Other submissions included detailed drawings of nearby buildings, a banner coming down from the sky, a parade of horsemen, and so on.
The Handbook of Danish Essays indicates that “Very little is known about Johansen,” but I believe that the stamp designer was the artist who adopted his mother’s birth name as part of his own and became known as Aage Gitz-Johansen (1897-1977), born in Odense in central Denmark, and initially a zoologist by university training.
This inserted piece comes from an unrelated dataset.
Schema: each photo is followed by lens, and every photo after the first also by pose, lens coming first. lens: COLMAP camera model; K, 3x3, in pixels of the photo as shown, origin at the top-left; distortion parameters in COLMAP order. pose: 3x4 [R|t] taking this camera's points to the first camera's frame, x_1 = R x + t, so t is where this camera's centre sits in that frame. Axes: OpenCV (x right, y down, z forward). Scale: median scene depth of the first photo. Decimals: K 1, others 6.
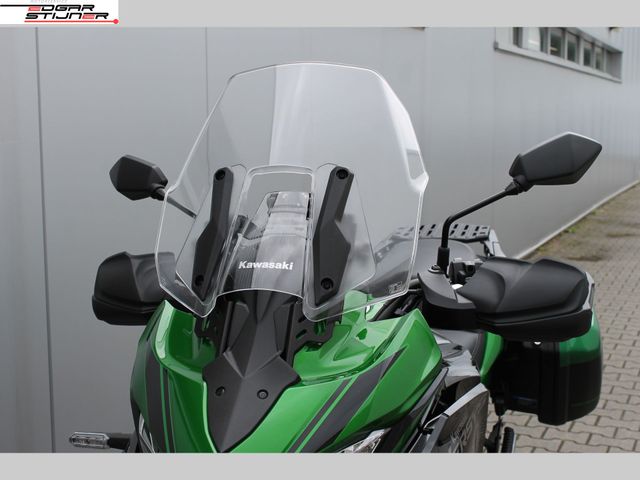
lens RADIAL K [[902.1, 0, 320.1], [0, 902.1, 238.8], [0, 0, 1]] dist [0.049940, 0.000000]
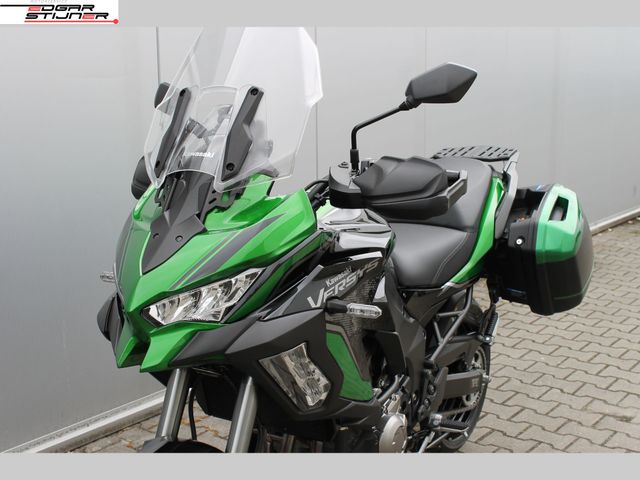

He then studied art in Paris and Copenhagen and edited an art magazine while working as a book illustrator, designing stage scenery, and entering several art exhibitions.
Johansen’s design was issued as a 15-ore stamp on June 20, 1938, 150 years to the day after the royal decree beginning the reform of the stavnsbaand system.
The only change the post office had made to Johansen’s design was to add “20-6” (for June 20) above the two year dates 1788 and 1938.
Winning the design contest was not the most exciting thing that happened to Aage Gitz-Johansen in the summer of 1938. He also served as staff artist for the Danish North-East Greenland Expedition, on a journey that literally changed the course of his art. He returned to Greenland repeatedly for the rest of his life and focused on woodcuts and other art media to depict the scenery, culture, legends, and sagas of the country.
Examples of his works are in museums worldwide, and two of his paintings appear on Greenland Scott 325-326, stamps issued in 1997 for the artist’s birth centenary and 20th death anniversary.
The Scott Classic Specialized Catalogue of Stamps and Covers 1840-1940 calls the 1938 stamp, Scott 262, the “Emancipation Column” design. It was engraved by Johannes Britze, who engraved all the recess-printed stamps for Denmark from 1933 until the end of World War II, as well as some issues for Greenland, Iceland, and Sweden. Britze also had submitted a design in the contest for the 1938 stamp, and won second prize. The stamp was printed in scarlet ink and perforated gauge 13.
The Scott Classic Specialized catalog values the Emancipation Column stamp at only 50¢ unused or used, with a modest increase to $1.25 for a mint never-hinged example.